Leibniz Institute for Prevention Research and Epidemiology - BIPS, Germany
Background: Fetal anomaly is an important outcome in studies on the safety of medication during pregnancy. Safety studies focusing only on anomalies in live births may underestimate risks and might be prone to selection bias. Therefore, it is important to also consider termination of pregnancy due to fetal anomaly (TOPFA). Direct information on the reason for termination is often lacking in pharmacoepidemiological databases. Claims data contain several care and diagnostic codes related to (suspected) anomalies (“TOPFA indicators”) which might be useful to identify TOPFA.
Objectives: To assess the frequency and plausibility of TOPFA indicators in induced abortions and to develop and validate an algorithm to identify TOPFA in German claims data.

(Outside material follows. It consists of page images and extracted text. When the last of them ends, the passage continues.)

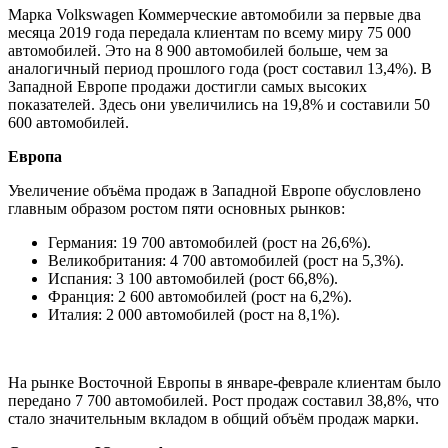
Марка Volkswagen Коммерческие автомобили за первые два
месяца 2019 года передала клиентам по всему миру 75 000
автомобилей. Это на 8 900 автомобилей больше, чем за
аналогичный период прошлого года (рост составил 13,4%). В
Западной Европе продажи достигли самых высоких
показателей. Здесь они увеличились на 19,8% и составили 50
600 автомобилей.
Европа
Увеличение объёма продаж в Западной Европе обусловлено
главным образом ростом пяти основных рынков:
Германия: 19 700 автомобилей (рост на 26,6%).
Великобритания: 4 700 автомобилей (рост на 5,3%).
Испания: 3 100 автомобилей (рост 66,8%).
Франция: 2 600 автомобилей (рост на 6,2%).
Италия: 2 000 автомобилей (рост на 8,1%).
На рынке Восточной Европы в январе-феврале клиентам было
передано 7 700 автомобилей. Рост продаж составил 38,8%, что
стало значительным вкладом в общий объём продаж марки.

Methods: All pregnancies in the German Pharmacoepidemiological Research Database (GePaRD) between 2004 and 2022 ending in an induced abortion were included and the frequency of individual TOPFA indicators and their combinations was assessed. Plausibility was examined based on the timing and sequence of their coding as well as their combinations. The validity of potential algorithms was assessed by review of all available information on the mother and the pregnancy, especially other diagnoses, other diagnostic procedures and counseling codes.
Results: Overall, we included 94,978 induced abortions. In 14,588 (15%) of them at least one TOPFA indicator was coded. In pregnancies with at least one indicator, 38% had at least one code for an abnormal screening result (O28), 36% had at least one code for care due to (suspected) anomaly (O35) and 73% had at least one code for additional sonographic diagnostics due to suspected anomaly. The frequency of coding peaked shortly after the two screening periods, i.e. after 12-14 and 20-23 completed weeks. After patient profile review, TOPFA was plausible in 97% of pregnancies with at least one abnormal screening result and in 90% of pregnancies with no coded abnormal screening result, but at least two different other TOPFA indicators. In the final algorithm, at least one code for an abnormal screening result (O28) or two different other TOPFA indicators are required. Q-Codes for congenital malformations were coded in 65% of reviewed TOPFA, thereof in 40% only Q90.9 “Congenital malformation, unspecified”.
Conclusions: Care and diagnostic codes allow the identification of TOPFA in (German) claims data. The type of anomaly is often not identifiable, as TOPFA indicators are too unspecific and Q codes for specific anomalies were only seen in 39% of reviewed TOPFA.